There is one regret that I have had in life thus far, and it has taken me over 35 years to find one thing that I have been without for far too long: Adventure. About twenty years ago now, I took a week long trip down the Washington Coast that to this day was one of my life’s defining moments. I had no idea what I was doing. Many of us were all novice hikers and campers. It was quite a shock to the system to say the least. We trekked south for 5 days. Conversation was often spared for camp. It was perfect! I am by no means a person who tends to avoid any chance to sit and get to know someone. A lover of new things, places and people, this company of solitude was something I needed.

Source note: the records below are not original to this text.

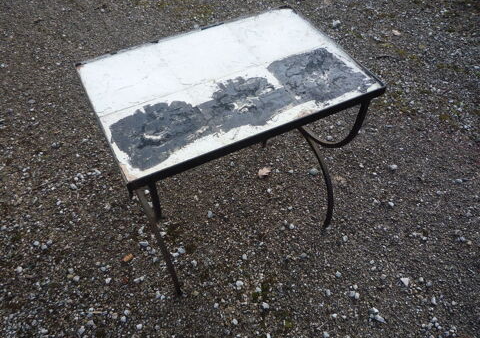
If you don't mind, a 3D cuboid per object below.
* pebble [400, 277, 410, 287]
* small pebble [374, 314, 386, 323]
[{"bbox_3d":[0.534,0.367,1.344,0.028,0.018,0.024,1,49,0],"label":"pebble"},{"bbox_3d":[0.427,0.456,1.265,0.034,0.015,0.018,34,56,26],"label":"small pebble"}]

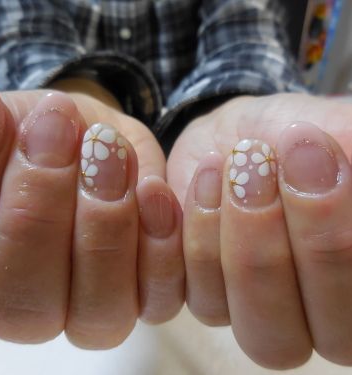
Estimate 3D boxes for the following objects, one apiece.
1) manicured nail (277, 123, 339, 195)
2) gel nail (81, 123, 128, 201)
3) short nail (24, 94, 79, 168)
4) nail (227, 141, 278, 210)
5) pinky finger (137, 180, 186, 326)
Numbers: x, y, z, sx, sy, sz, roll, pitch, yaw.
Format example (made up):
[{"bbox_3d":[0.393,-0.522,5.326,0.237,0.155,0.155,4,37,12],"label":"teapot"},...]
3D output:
[{"bbox_3d":[0.029,-0.007,0.081,0.012,0.016,0.005,-10,-14,19],"label":"manicured nail"},{"bbox_3d":[-0.018,-0.007,0.087,0.011,0.018,0.005,-7,-11,2],"label":"gel nail"},{"bbox_3d":[-0.028,-0.013,0.082,0.011,0.017,0.005,10,-12,-8],"label":"short nail"},{"bbox_3d":[0.018,-0.004,0.084,0.012,0.016,0.005,-3,-11,5],"label":"nail"},{"bbox_3d":[-0.004,0.017,0.098,0.012,0.040,0.019,-3,-3,3],"label":"pinky finger"}]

Grueling as it was, satisfaction was delivered with each stride. The point? I was taken. Taken away from traffic. Taken away from school. Taken away from hockey practice. This (if even for a short time) relocation into these desolate coastal beaches with minds and cliffs to the left and the Pacific to my right was everything to us all in the moment. Forced to realize that we were only as fast as the slowest in the group made us something better. It made a team. It created a bond.
As we made the drive toward the forest, I reflected on this experience quite heavily. I was no stranger to these woods, but no expert by any means. I have not hiked or camped like that since grade ten. Not taken a kayak trip since that very same year. I realized after some of life’s recent challenges that all of the experience I had earned at any job was becoming very taxing, and was nothing but one little place in time that absorbed all of my time. Silly. We headed to the pass first; a little prayer to the snow gods and then across Interstate 90 to visit Alpental. Seeing these mountains without snow, abandoned lifts, empty lodges. I prayed hard!

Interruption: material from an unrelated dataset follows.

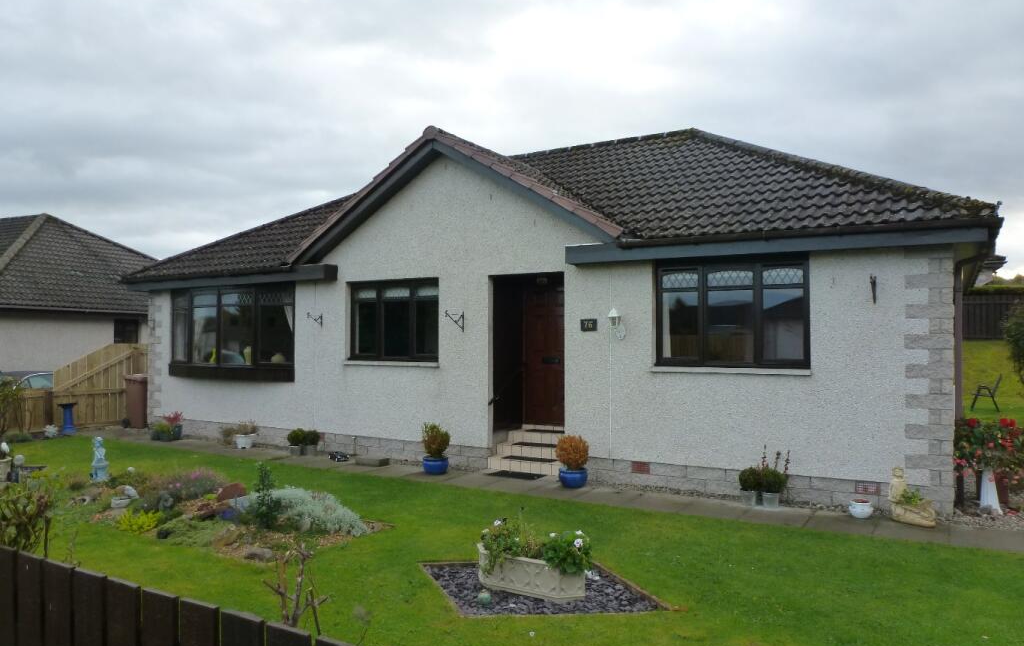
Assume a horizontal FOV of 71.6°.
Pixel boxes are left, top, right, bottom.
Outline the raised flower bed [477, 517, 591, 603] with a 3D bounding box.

About five months ago, I committed my life to regaining the feeling one finds when out in the wild, on a ski slope, in the cold. I yearn for those instinctive moments! With this commitment came goals far too lofty for my diminished outdoor skills. Having not excercised for some time these came as delusions of grandeur; something I am no stranger to. I had my sights set high! I dream now of Appalachian trails, the Pacific Crests… those types of goals. Maps all over the place, notes and journals… All things to organize my departures. Hiking around Alpental I made a discovery, a sight. Literally, a sign? Yes. It was the trailhead to Pacific Crest Trail section WA-J! I have read into this in many outdoor books, trail details from Mexico to Canada… I had nothing but dumbfounded delight. An epiphany!

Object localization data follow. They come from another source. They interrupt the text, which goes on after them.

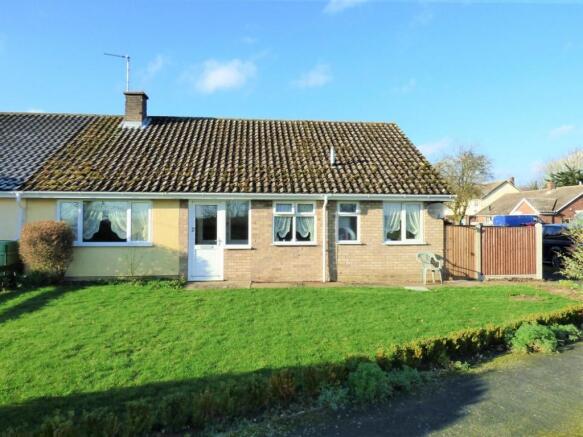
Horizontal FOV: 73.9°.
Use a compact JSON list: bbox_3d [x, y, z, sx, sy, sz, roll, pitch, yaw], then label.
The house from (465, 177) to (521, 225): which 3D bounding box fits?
[{"bbox_3d":[29.149,-1.490,57.807,8.600,7.800,8.200,0,-1,-15],"label":"house"}]

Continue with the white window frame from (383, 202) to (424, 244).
[{"bbox_3d":[2.956,0.138,10.200,1.090,1.110,0.110,0,0,0],"label":"white window frame"}]

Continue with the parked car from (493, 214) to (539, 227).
[{"bbox_3d":[16.382,0.797,26.984,4.500,2.020,1.880,0,-1,-3],"label":"parked car"}]

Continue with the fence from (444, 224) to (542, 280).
[{"bbox_3d":[5.555,0.935,10.650,2.690,1.540,0.120,0,0,0],"label":"fence"}]

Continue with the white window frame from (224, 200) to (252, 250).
[{"bbox_3d":[-1.382,0.176,10.100,0.730,1.290,0.100,0,0,0],"label":"white window frame"}]

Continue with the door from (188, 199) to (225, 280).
[{"bbox_3d":[-2.223,0.580,10.100,0.930,2.090,0.100,0,0,0],"label":"door"}]

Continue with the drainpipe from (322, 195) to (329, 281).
[{"bbox_3d":[0.876,0.515,9.980,0.130,2.260,0.150,0,0,0],"label":"drainpipe"}]

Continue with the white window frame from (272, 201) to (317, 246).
[{"bbox_3d":[0.087,0.137,10.122,1.140,1.153,0.100,0,-1,-5],"label":"white window frame"}]

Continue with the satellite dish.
[{"bbox_3d":[3.725,-0.199,9.950,0.480,0.430,0.270,0,0,-30],"label":"satellite dish"}]

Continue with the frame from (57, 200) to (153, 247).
[{"bbox_3d":[-4.640,0.117,9.655,2.292,1.162,0.100,0,-1,-5],"label":"frame"}]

If I was going to do this, I was going to do it NOW! A little more exploring led me to further planning, even further soul searching. The goal to do this is not only for me; it is for anyone like me who has trapped themselves into a corner in life. Experience in any job left me only one thing: experience in that job. When we venture into paths unknown, we truly learn. About sections of our world. About ourselves. My dedication is far greater than to me alone. I want to be a better person for helping others. I want to become a better me for my girls.
These moments of tranquility are all around us yet many of us fail to allow ourselves to live enough to discover them. It amazes me to realize how much I missed getting excited to see saplings growing from stumps, the sun through branches, and a sign… for now, planning. For tomorrow, reaching and grabbing my dreams and taking as many with me as I can! There is no way anyone could really explain that moment in time that grabs you and feels as though it may never let go! We wish it wouldn’t. We long for it. Feeling that moment made me realize the need for change. I had discovered a me that I had been missing as life was passing by. Stop! Stop right now if you can. Take a walk. Look around. Reclaim your life, take your time and make it look like art. Take an adventure! You will thank yourself for it!